K|PETROVI.CH

WebAudio, MediaStream, and WebRTC PeerConnection - Strange Cases

23 Aug 2016

My recent work has had me delving deep into the wild world of WebRTC, WebAudio, and canvas. WebRTC especially definitely feels like it has a ways to go before it’s going to be stable. Here are two interesting quirks I thought I’d share to hopefully save a few hours for others.

Using audio track from WebRTC PeerConnection in WebAudio

The following was run in Chrome v52 only.

So here’s what we want. We’re going to send audio/video over WebRTC as part of a MediaStream, split apart the audio/video tracks on the receiving end. Show the video, and run the audio track through WebAudio to apply effects, do analysis, whatever.

Here’s how I thought it would go down:

peerConnection.onaddstream = event => {
  const stream = event.stream;
  
  const videoStream = new MediaStream();
  const audioStream = new MediaStream();

  stream.getVideoTracks.forEach(t => videoStream.addTrack(t));
  stream.getAudioTracks.forEach(t => audioStream.addTrack(t));

  const audioCtx = new AudioContext();
  const audioSource = audioCtx.createMediaStreamSource(audioStream);
  // Apply audio transformations if neeeded
  audioSource.connect(audioCtx.destination); // Or your final AudioNode...

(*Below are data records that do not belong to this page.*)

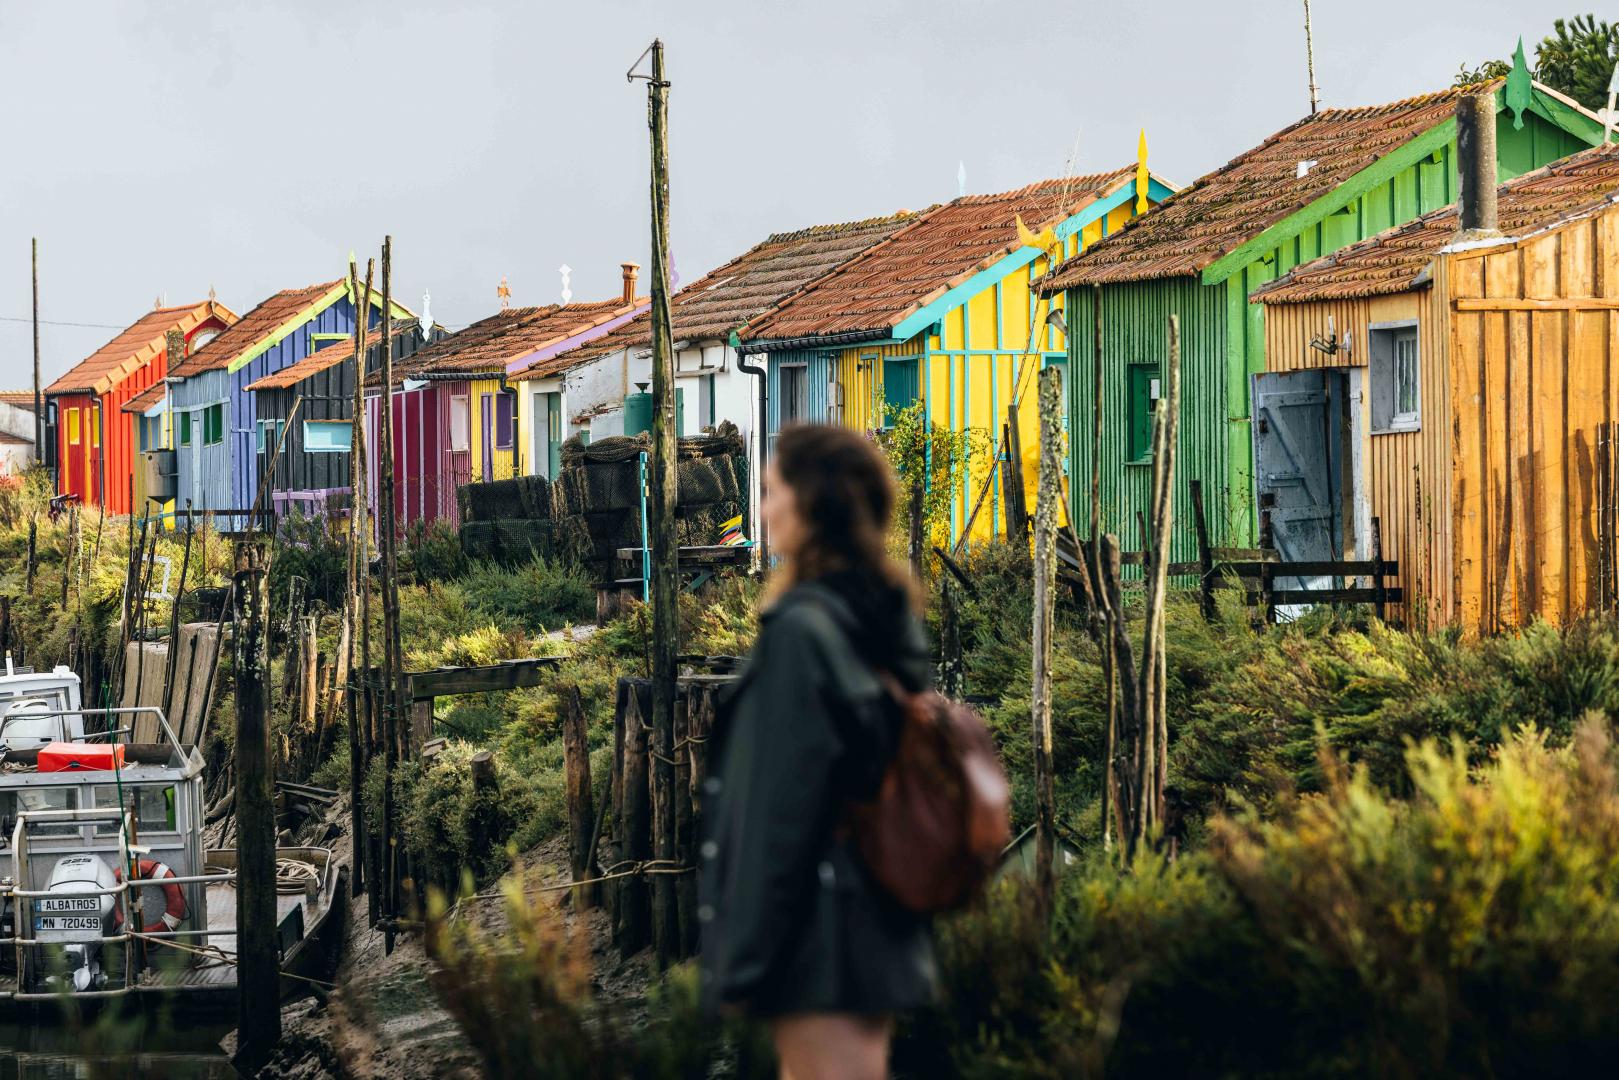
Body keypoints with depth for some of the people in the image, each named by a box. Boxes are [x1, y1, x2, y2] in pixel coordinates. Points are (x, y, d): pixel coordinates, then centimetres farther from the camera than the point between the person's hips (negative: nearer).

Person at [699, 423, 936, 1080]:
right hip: (885, 926, 9)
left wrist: (743, 960, -15)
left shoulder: (802, 629, -15)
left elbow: (777, 809, -18)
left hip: (819, 933, -9)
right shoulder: (889, 624, 11)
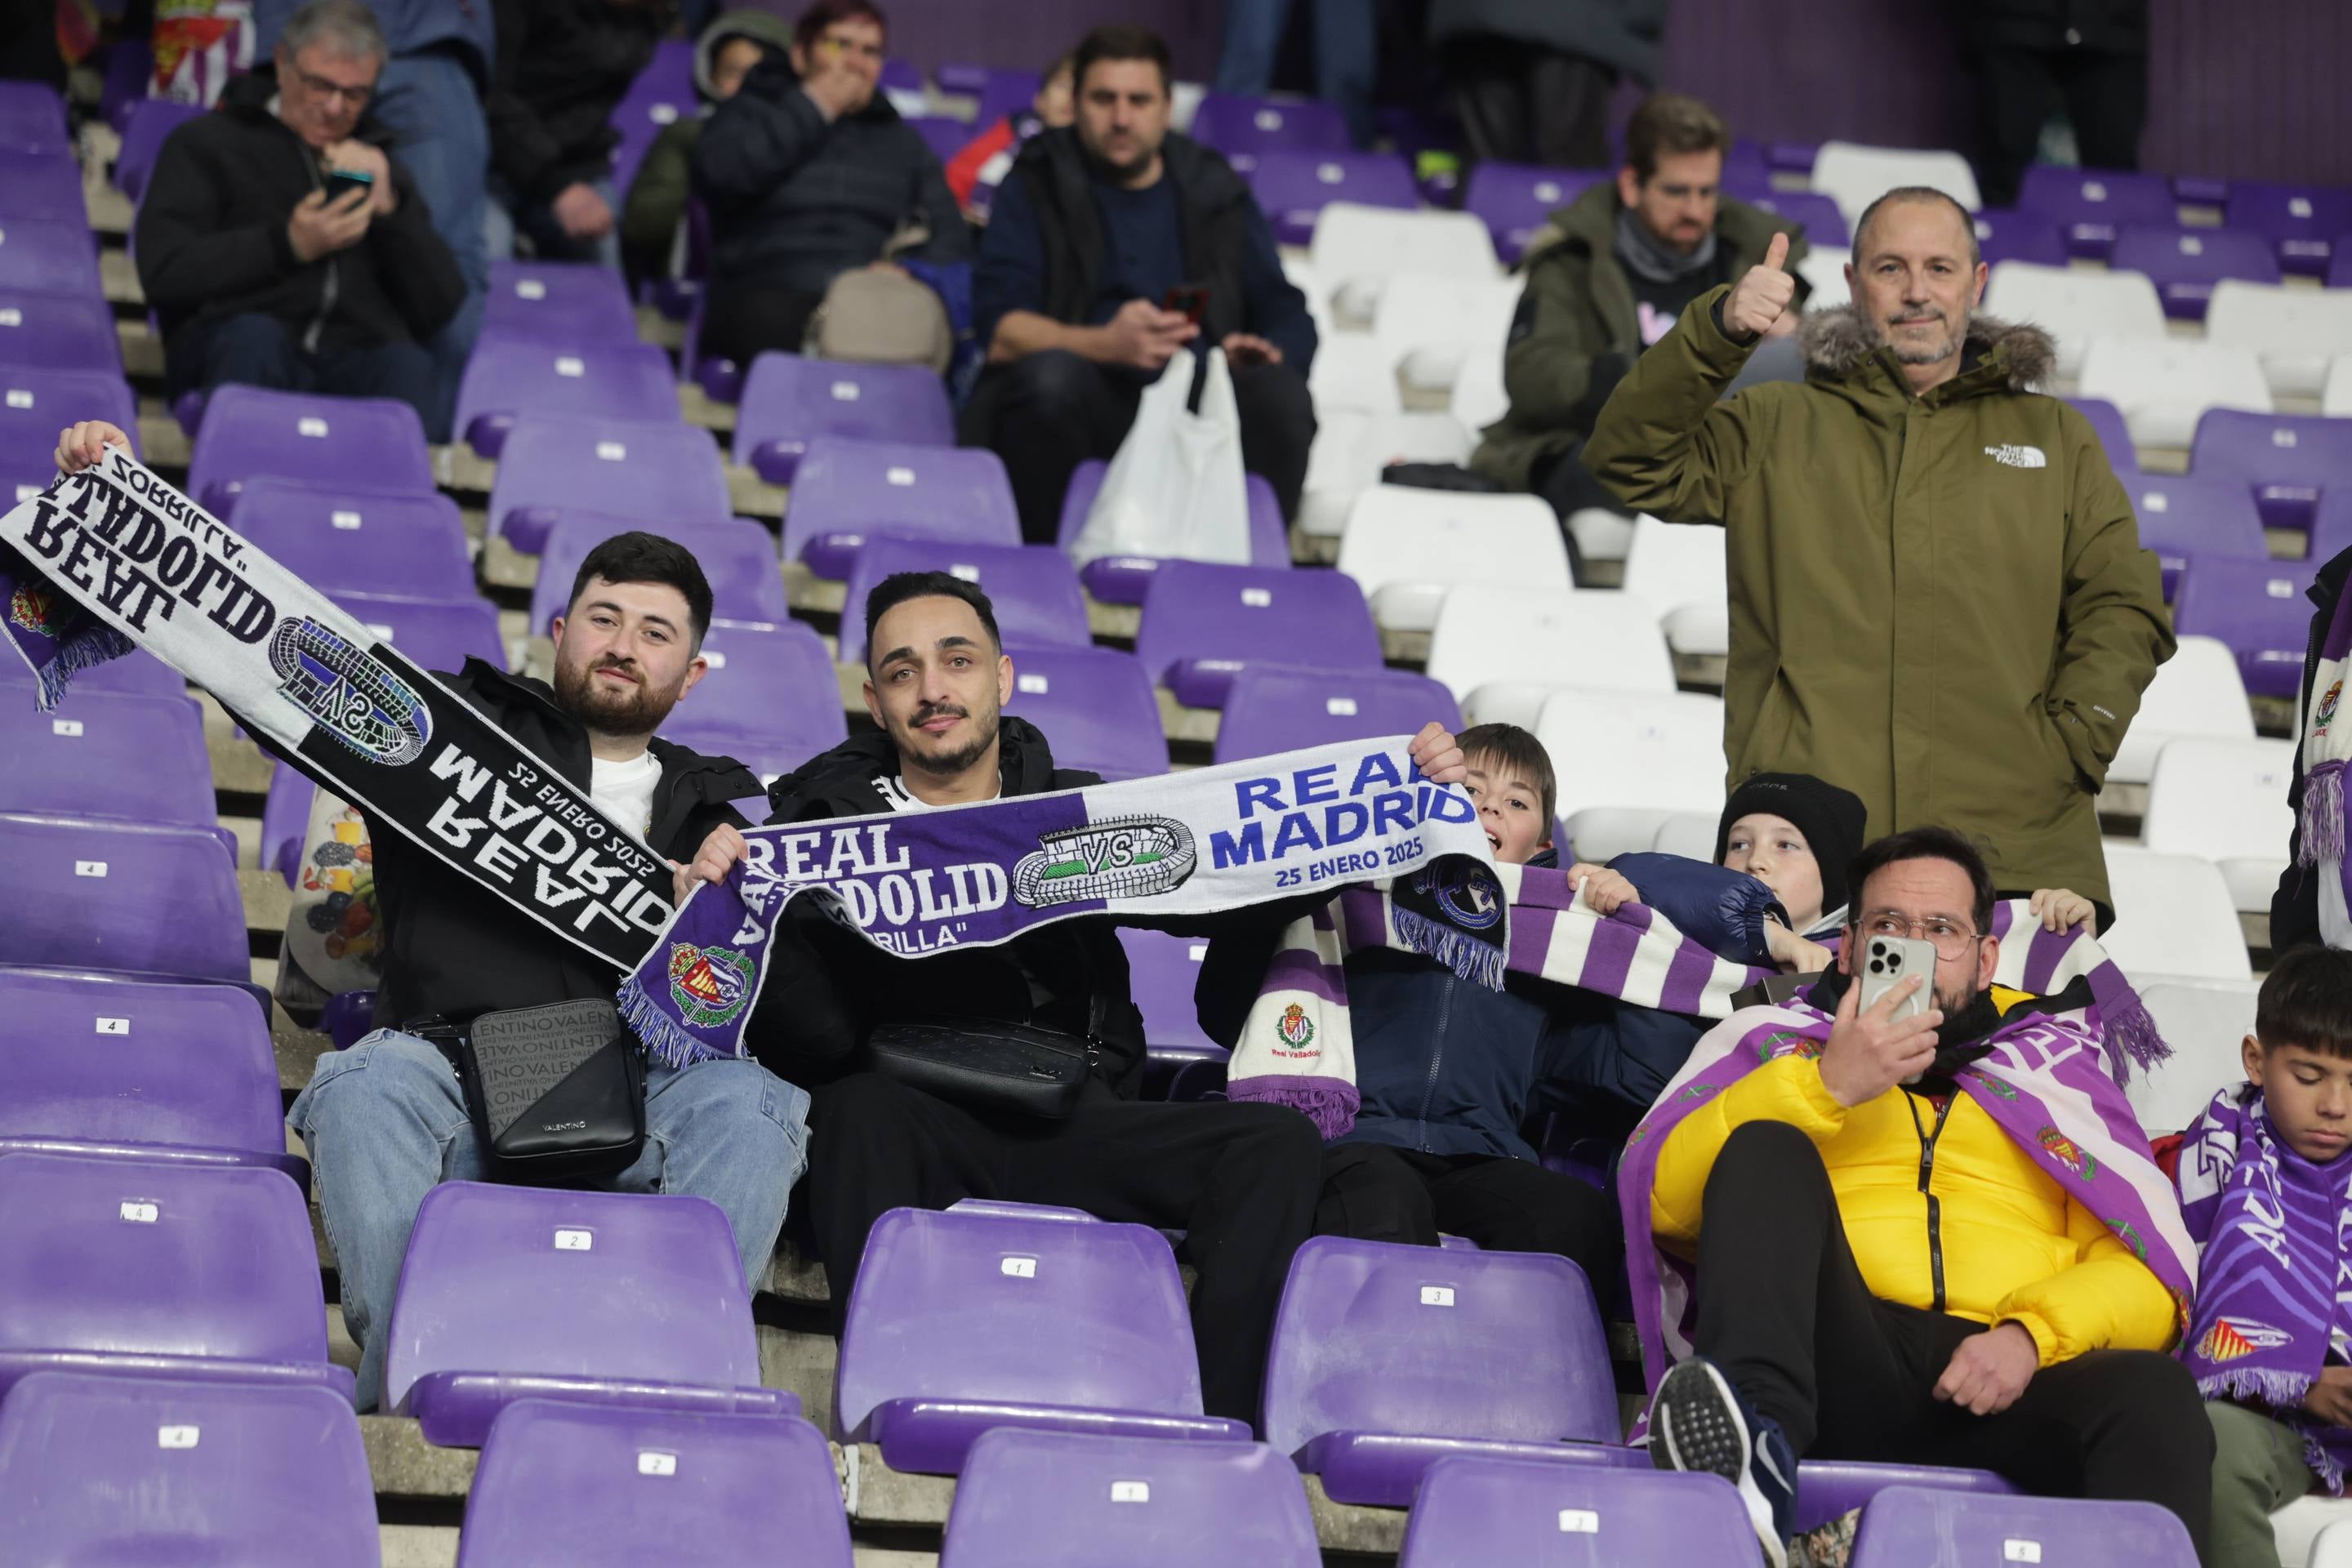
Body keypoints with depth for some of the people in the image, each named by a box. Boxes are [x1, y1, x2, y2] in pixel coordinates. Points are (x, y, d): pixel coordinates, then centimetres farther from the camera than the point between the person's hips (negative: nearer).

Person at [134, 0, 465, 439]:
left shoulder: (378, 166, 30)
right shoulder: (207, 143, 19)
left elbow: (440, 309, 19)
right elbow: (162, 271, 2)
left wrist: (389, 210, 5)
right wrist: (288, 246, -7)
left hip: (358, 358, 2)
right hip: (233, 350, -2)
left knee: (408, 367, -33)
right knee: (256, 336, -38)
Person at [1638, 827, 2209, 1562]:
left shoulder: (2060, 1065, 27)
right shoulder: (1787, 1043, 25)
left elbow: (2141, 1274, 14)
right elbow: (1666, 1204, 7)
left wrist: (2031, 1334, -8)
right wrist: (1824, 1086, -4)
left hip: (1991, 1383, 0)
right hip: (1841, 1363, 0)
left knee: (2154, 1392, -31)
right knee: (1765, 1149, -24)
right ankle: (1758, 1443, -46)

  video.srcObject = videoStream;

}

I expected this would work. However if you do it this way, you’ll see the video but never hear the audio, even though you are piping it into the AudioContext destination. If you were to attach an analyser node, you wouldn’t see any activity either. However if you were to add the audioStream to an HTML5 audio element, it would play! So the problem wasn’t that the audio was getting lost along the way.

This was driving me crazy because I wanted to perform some audio transformations before outputting it! I tried all combinations and finally stumbled on something…if you assigned the audio stream to the html5 element, then suddenly your WebAudio pipeline would work too. So…

<audio autoplay muted id="audio"></audio>
// If this was added ALONG WITH createMediaStreamSource, you would indeed hear the stream through the WebAudio pipeline
const audioTag = document.getElementById('audio');
audioTag.srcObject = audioStream;

It seems strange to me that you must have a muted audio element to be able to run the stream through WebAudio! I don’t believe this is ever mentioned anywhere, either…

Audio Channels for Audio Track sent over PeerConnection are merged in Chrome but not Firefox

Another baffling issue. Again, Chrome v52 showing unexpected behavior while Firefox v49 works as one would expect.

I was trying to send audio from the microphone through one audio channel, and the output of an oscillator through another. It seems to work fine on the senders side. You can easily generate audio with this characteristic.

// Assume 'localStream' is a audio/video stream obtained from GetUserMedia
const newStream = new window.MediaStream();
const audioStreamNode = ac.createMediaStreamSource(localStream);
const audioStreamDestination = ac.createMediaStreamDestination();
const splitter = ac.createChannelSplitter(2);
const osc = ac.createOscillator();
osc.frequency.value = 150;
osc.start();
audioStreamNode.connect(splitter);
splitter.connect(merger, 0, 0);
osc.connect(merger, 0, 1);
merger.connect(audioStreamDestination);

const newAudioTrack = audioStreamDestination.stream.getAudioTracks()[0];
const videoTrack = localStream.getVideoTracks()[0];
newStream.addTrack(newAudioTrack);
newStream.addTrack(videoTrack); 

// Do PeerConnection song and dance...
peerConnection.addStream(newStream);

So what we have here, is our microphone being put into the left channel, and an oscillator being put into the right channel. Then we rebuild a stream, and add it to a PeerConnection to be sent to someone else. If you were to play the audio from the merger node, you would hear the distinct channels in each ear.

However, when you receive the audio, the channels are “blended” together. The left is present on the right, and vice versa.

Interestingly enough, this isn’t the case on FF v49…as expected the audio channels remain as they were.

This is a fairly annoying case to reproduce, so you can use this example that I forked from a WebRTC demo repository.

I’ve filed a bug report here in hopes that I could get some clarification on whether this was a bug or intended.

Welp

All I have to say in closing is: Best of luck to anyone else out there trying to make use of these cutting-edge APIs!